Stress on socially accountable medical education

Updated on: Friday, September 30, 2011

Principles of social accountability should be incorporated in the regulation and accreditation process in medical education to ensure that medical colleges are involved in service, training and research in their respective local communities. This was one of the key recommendations made at the ‘National Conference on Health Professions Education (NCHPE) 2011,' organised by the Medical Education Unit of the Christian Medical College in Vellore recently.

The conference, which brought together policy makers, institutions offering medical education and health care providers, sought to strengthen the inter-professional linkages among doctors, nurses, dentists and allied health professionals.

After deliberation on a host of issues pertaining to health care, experts recommended that a new Act for the NCHRH explicitly include a mandate to align education in the health professions to the health conditions and needs of the country.

Among the recommendations made by experts at the conference were a proposal to include aptitude tests in the admission process and that the students be preferentially selected from within the community. “Medical colleges should be required to have formal and effective linkages with the local district hospital, Taluk hospital and primary health centre and also be responsible for the health of a defined population.

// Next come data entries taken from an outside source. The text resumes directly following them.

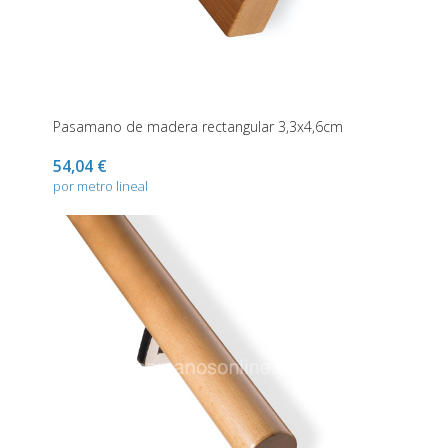
Pasamano de madera rectangular 3,3x4,6cm
54,04 €
por metro lineal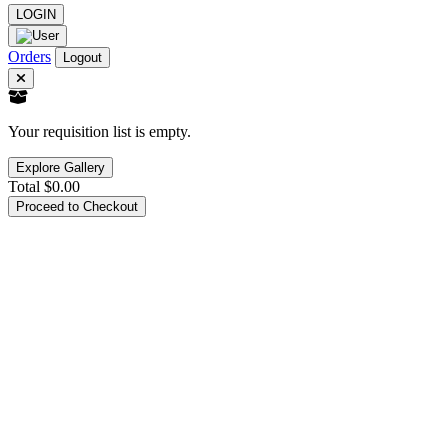
LOGIN
Orders
Logout
Your requisition list is empty.
Explore Gallery
Total
$0.00
Proceed to Checkout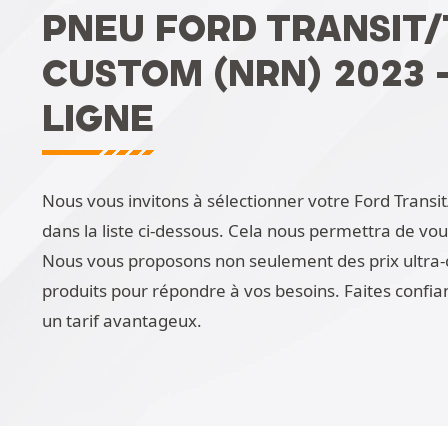
PNEU FORD TRANSIT
CUSTOM (NRN) 2023 
LIGNE
Nous vous invitons à sélectionner votre Ford Trans
dans la liste ci-dessous. Cela nous permettra de vo
Nous vous proposons non seulement des prix ultra-
produits pour répondre à vos besoins. Faites confia
un tarif avantageux.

The colleges should train multi-competent family physicians, equipping them to provide primary and secondary level health care. A period of compulsory rural service should be required of all medical graduates to meet health care deficiencies, the recommendations added.

Each medical college should identify common health problems in the local community and define its research priorities in relation to these. A mechanism for continuing education programmes for those who work in rural and underserved areas should be developed.

The medical education community including the Medical Council of India, the Ministries of Health and Family Welfare and Human Resources, Medical Colleges and faculty should be responsible for ensuring that medical education is socially accountable towards improving health and health care provision for the people of country, participants said.